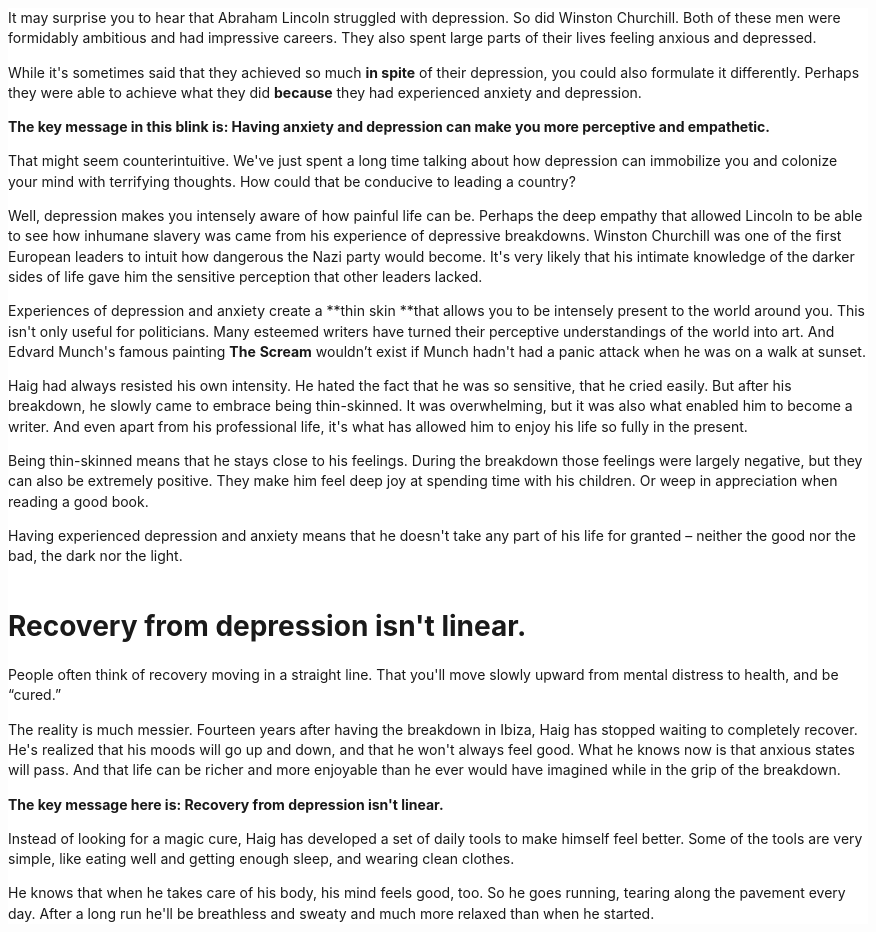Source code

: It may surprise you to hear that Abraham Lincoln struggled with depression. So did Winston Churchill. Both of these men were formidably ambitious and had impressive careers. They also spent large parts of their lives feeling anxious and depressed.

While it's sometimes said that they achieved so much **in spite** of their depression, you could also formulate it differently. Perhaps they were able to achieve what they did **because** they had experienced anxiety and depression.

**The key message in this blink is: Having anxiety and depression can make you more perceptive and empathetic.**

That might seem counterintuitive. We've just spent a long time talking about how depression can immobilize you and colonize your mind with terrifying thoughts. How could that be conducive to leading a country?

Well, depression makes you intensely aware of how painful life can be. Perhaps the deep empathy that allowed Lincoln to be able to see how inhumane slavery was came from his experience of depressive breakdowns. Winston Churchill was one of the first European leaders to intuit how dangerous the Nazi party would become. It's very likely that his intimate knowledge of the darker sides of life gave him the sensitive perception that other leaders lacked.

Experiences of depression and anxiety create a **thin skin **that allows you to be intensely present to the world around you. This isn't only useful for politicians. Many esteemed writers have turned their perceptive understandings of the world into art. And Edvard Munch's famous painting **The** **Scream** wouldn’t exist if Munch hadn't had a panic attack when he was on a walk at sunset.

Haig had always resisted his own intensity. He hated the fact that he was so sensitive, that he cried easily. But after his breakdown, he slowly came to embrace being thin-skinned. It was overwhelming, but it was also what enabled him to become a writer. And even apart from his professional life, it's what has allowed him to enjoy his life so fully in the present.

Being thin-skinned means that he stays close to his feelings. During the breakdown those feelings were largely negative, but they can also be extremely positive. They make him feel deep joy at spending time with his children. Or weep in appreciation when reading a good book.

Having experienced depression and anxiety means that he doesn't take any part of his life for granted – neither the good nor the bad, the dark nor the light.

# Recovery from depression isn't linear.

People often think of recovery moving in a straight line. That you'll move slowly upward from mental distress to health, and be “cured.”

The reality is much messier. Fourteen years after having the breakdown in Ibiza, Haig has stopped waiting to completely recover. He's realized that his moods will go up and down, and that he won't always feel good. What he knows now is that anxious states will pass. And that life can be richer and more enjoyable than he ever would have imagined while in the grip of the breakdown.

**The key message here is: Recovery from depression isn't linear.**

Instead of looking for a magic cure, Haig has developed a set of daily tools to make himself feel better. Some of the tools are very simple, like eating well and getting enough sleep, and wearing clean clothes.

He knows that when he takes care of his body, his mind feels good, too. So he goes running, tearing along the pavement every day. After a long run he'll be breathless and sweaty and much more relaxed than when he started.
::::
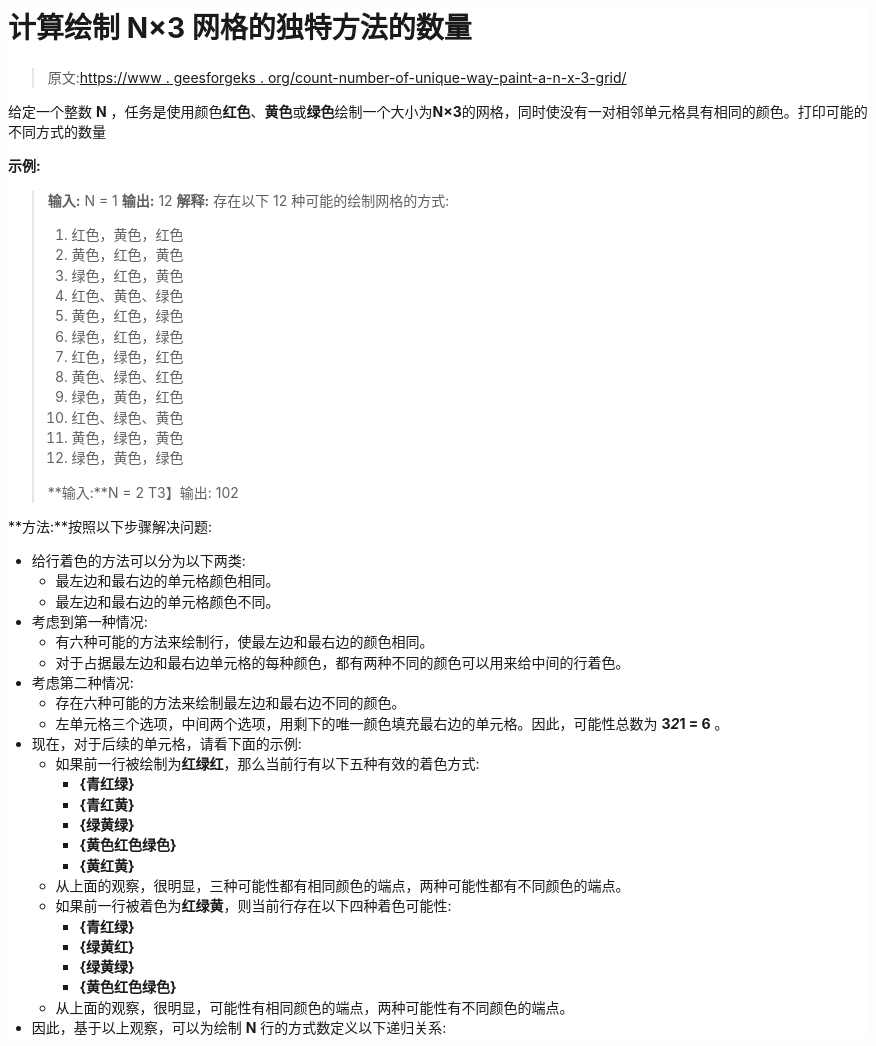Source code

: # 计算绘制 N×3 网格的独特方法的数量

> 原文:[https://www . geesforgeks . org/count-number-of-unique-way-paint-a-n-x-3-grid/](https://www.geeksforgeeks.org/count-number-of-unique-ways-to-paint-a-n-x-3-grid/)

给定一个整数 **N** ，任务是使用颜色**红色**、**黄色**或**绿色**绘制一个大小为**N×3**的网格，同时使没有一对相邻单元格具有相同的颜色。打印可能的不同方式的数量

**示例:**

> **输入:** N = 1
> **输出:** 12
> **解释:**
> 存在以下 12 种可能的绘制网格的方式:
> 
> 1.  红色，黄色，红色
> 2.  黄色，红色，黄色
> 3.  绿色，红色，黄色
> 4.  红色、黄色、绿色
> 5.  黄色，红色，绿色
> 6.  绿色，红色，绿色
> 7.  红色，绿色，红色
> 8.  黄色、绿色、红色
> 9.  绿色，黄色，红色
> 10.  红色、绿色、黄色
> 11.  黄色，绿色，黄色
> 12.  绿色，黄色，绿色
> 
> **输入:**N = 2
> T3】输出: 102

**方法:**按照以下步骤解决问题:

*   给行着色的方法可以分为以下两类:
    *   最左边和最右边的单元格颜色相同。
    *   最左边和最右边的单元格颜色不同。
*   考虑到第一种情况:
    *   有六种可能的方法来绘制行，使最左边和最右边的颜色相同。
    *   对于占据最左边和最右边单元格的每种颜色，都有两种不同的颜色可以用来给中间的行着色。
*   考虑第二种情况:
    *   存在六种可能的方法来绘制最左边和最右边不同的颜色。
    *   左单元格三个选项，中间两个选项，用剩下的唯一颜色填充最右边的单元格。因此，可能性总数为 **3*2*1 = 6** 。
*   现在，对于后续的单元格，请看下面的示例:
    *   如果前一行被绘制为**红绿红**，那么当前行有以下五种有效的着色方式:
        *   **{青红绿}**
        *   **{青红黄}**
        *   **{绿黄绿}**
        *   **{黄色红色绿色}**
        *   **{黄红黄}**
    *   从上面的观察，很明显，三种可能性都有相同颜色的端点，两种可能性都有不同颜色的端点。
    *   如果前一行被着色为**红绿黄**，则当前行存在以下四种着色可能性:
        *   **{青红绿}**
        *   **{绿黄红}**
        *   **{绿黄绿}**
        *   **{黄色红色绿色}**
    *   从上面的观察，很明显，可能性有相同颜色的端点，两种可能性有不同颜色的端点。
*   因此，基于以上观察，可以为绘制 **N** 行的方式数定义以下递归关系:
::::
YOUR OBJECTIVE
The answer is the lines above between the line holding "Having experienced depression" and the line holding "People often think", inclusive, each written out exactly, and no others.

SOLVED EXERCISE
Having experienced depression and anxiety means that he doesn't take any part of his life for granted – neither the good nor the bad, the dark nor the light.

# Recovery from depression isn't linear.

People often think of recovery moving in a straight line. That you'll move slowly upward from mental distress to health, and be “cured.”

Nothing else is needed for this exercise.